There's one simple reason why putting money into basic savings is a great investment: Rainy days are inevitable. While predicting life's twists and turns -- and when they'll occur -- is impossible, being prepared with some cash on the sidelines will always help to cushion the blow. The goal isn't to get the highest return -- we will get to investments that are designed to do that -- but to avoid putting yourself in a position where you have to take on high-interest debt, such as credit cards, to pay for unexpected or emergency needs.
Keeping some cash in CDs (certificates of deposit) or in Series I savings bonds can also bolster a rainy-day savings stockpile. The interest rates can often be a bit higher than a basic savings account, although the tradeoff is that they aren't as easy to access if you need the money in a pinch.
Start small, building up savings over time. Aim to have at least three to six months' worth of cash stashed, maybe even more if you're a homeowner or have dependents.
2. Invest in a 401(k)
Who doesn't want a pay raise? If you're not taking advantage of it, you may be overlooking an extra pay perk that your employer offers: a matching contribution to your 401(k) or similar company-sponsored retirement plan.
The mechanics are simple. If your employer offers a match, it will deposit the amount, usually up to a certain percentage of your gross salary, in your account. For example, if a company offers a 3% match, it will contribute $3 for every $100 you earn.
There's usually a caveat: Most companies will only match your contributions up to that limit. In other words, if you put 2% of your pay into your 401(k) or similar retirement account, they'll match it, but that means you won't get the full amount they would match if the benefit is up to 3% (or more).

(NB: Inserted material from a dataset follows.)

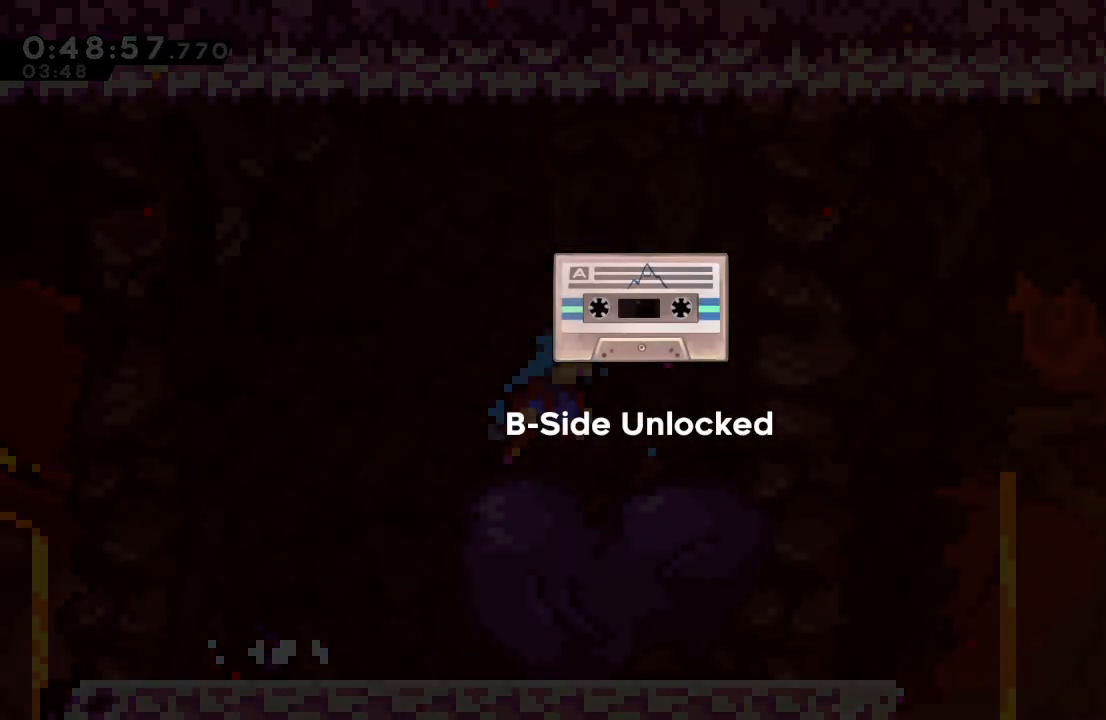
{"dt_ms": 500, "buttons": ["DPAD_RIGHT"], "left_stick": "center", "right_stick": "center", "events": [[17, "CIRCLE", "down"], [83, "CIRCLE", "up"], [150, "CIRCLE", "down"], [233, "CIRCLE", "up"], [283, "CIRCLE", "down"], [350, "CIRCLE", "up"], [433, "CIRCLE", "down"], [483, "CIRCLE", "up"]]}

If your employer offers a match, it's a quick and easy way to get free money -- not to mention a great way to lower your income taxes since contributions are generally pre-tax.
But don't stop at the matching contribution. Contribution limits for 2025 allow for $23,500 in total employee contributions (and an additional $7,500 if you're older than 50). If you have $1,000 to invest, check with your HR department or benefits specialist about how to set that money aside for retirement.
3. Invest in an IRA (including Roth)
If you don't have access to a work-sponsored retirement plan or your plan won't allow you to add extra money, you aren't out of luck. That's where individual retirement accounts (IRAs) come in.
There is no company match with an IRA, but if you have earned income (through a job or self-employment), this option is worth considering. There are two basic types of IRAs: Traditional and Roth.
A personal contribution to a traditional IRA may be tax-deductible, and earnings are tax-deferred until they're withdrawn. A Roth IRA is an after-tax contribution, so it gets no deduction (although a tax credit is available for traditional and Roth IRA contributions).
However, Roth contributions can be withdrawn penalty-free, earnings are tax-free, and you -- or even your heirs -- will never pay taxes on any withdrawals taken after you turn 59 1/2, as long as the account was established at least five years earlier.
If you have $1,000, starting an IRA at an online brokerage is a great way to start working toward long-term wealth generation. For 2025, investors can contribute as much as $7,000 into a traditional IRA -- and another $1,000 if they're older than 50. It's a little more complicated with a Roth, with the contributions limited based on your taxable income, but the general limits are the same.